Most births in China this year add a second child to the family

People push baby carriages outside the Ritan Park in Beijing. PHOTO: EPA

BEIJING (CHINA DAILY/ASIA NEWS NETWORK) - More than half the births in China during the first five months of 2017 involved a second child - or even additional ones - more than a year after the universal second-child policy was introduced in January 2016, according to China's top health authority.

The number of births at Chinese hospitals between January and May was 7.4 million, an increase of 7.8 per cent over the same period last year, Mr Wang Pei'an, vice-minister of the National Health and Family Planning Commission, said at an annual meeting of the China Population Association held in Kunming, Yunnan province.

Of all births in the first five months, 57.7 per cent were at least the second child of their parents, an increase of 8.5 percentage points over the same period last year, he said.

The total number of births at hospitals in China last year was about 18.5 million, the highest level since 2000, according to the commission. More than 99 per cent of births in China take place in hospitals.

The universal second-child policy has produced good results and the number of babies born has been increasing significantly despite a drop in the number of women of fertile age, Mr Wang said.

Over the past year, health authorities have been improving measures to support the policy and establish a social environment that encourages childbirth, he said.

With an increasing number of pregnancies, China faces some health challenges in the next few years: for example, a significant number of the mothers are above 35 years old, according to health officials and doctors.

The number of pregnant women over age 35 is expected to remain at about 3 million through 2020.

"Surveys show that many couples from the generation born in the 1970s, who were hesitant about having a second child during the initial period when the universal second-child policy was adopted, are now hurrying to give birth to a second child so they won't miss that last chance," Mr Ma Xiaowei, another vice-minister of the commission.
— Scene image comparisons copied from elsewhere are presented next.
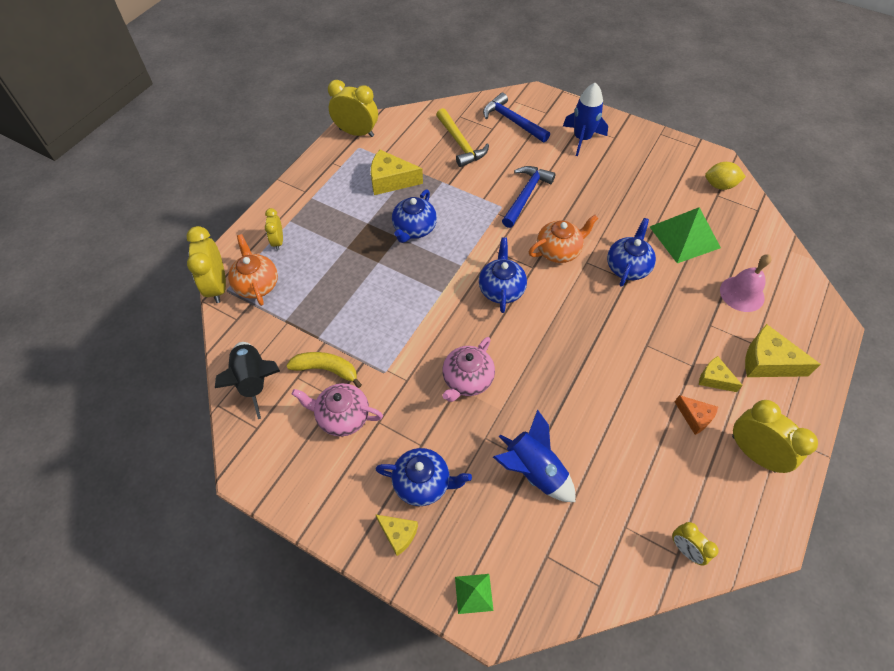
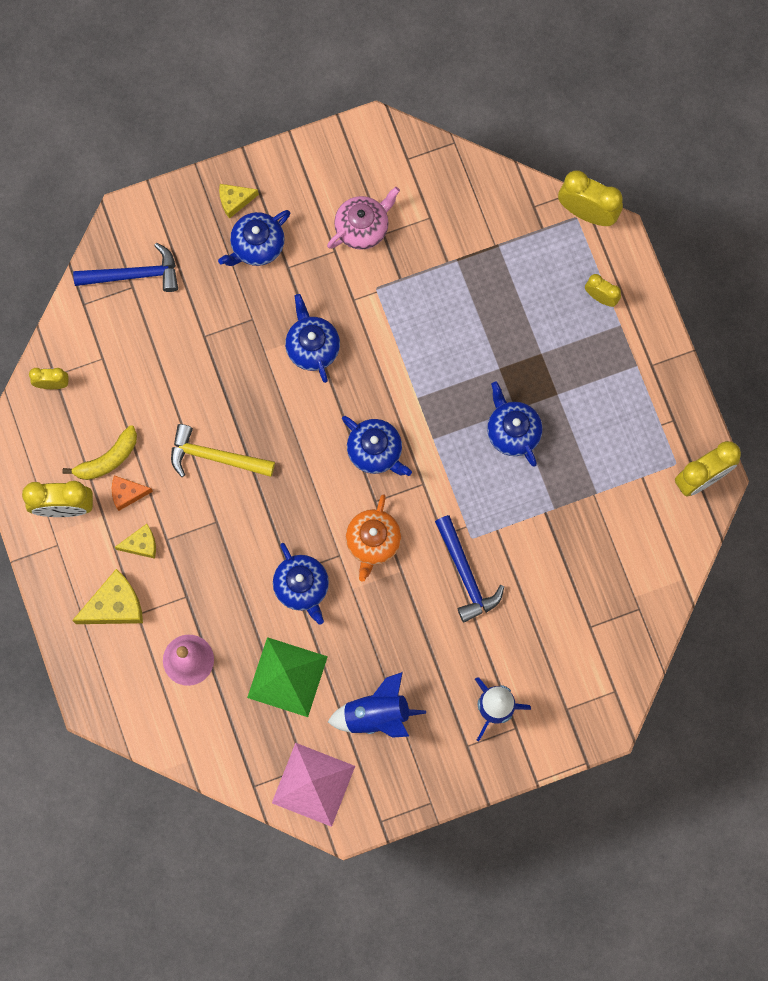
camera: 130 degrees right, 20 degrees up
black rocket [215,342,280,419] -> none
orange teapot [228,234,278,306] -> none
yellow banana [286,352,362,388] -> yellow banana moved to [62,425,137,480]
yellow cheese [371,150,423,195] -> none
yellow hammer [436,108,489,167] -> yellow hammer moved to [171,424,275,477]
pink teapot [442,337,495,402] -> blue teapot [285,294,340,383]
green pyramid [455,574,493,614] -> none
blue hammer [483,93,550,143] -> blue hammer moved to [73,243,178,292]
blue rocket [493,409,575,502] -> blue rocket moved to [328,672,426,738]
yellow lemon [705,162,746,190] -> pink pyramid [272,743,355,827]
In Guilin, in the Guangxi Zhuang autonomous region, more than 28 per cent of women who gave birth last year were at higher risk in pregnancy and childbirth, according to a report in Guilin Evening News on Friday. One factor was age.

At Guilin Women and Children's Hospital, doctors saved 140 pregnant women in critical condition in the first half of the year. The oldest pregnant woman treated so far this year was 56, the report said.

China introduced its family planning policy in the late 1970s to check its soaring population by limiting most urban couples to one child. Couples in rural areas could have a second child if the first one was a girl and, in some ethnic regions, couples in rural areas could have more than two children.

A major policy change at the end of 2013 allowed couples nationwide to have a second child if either parent was an only child. That limitation was lifted last year.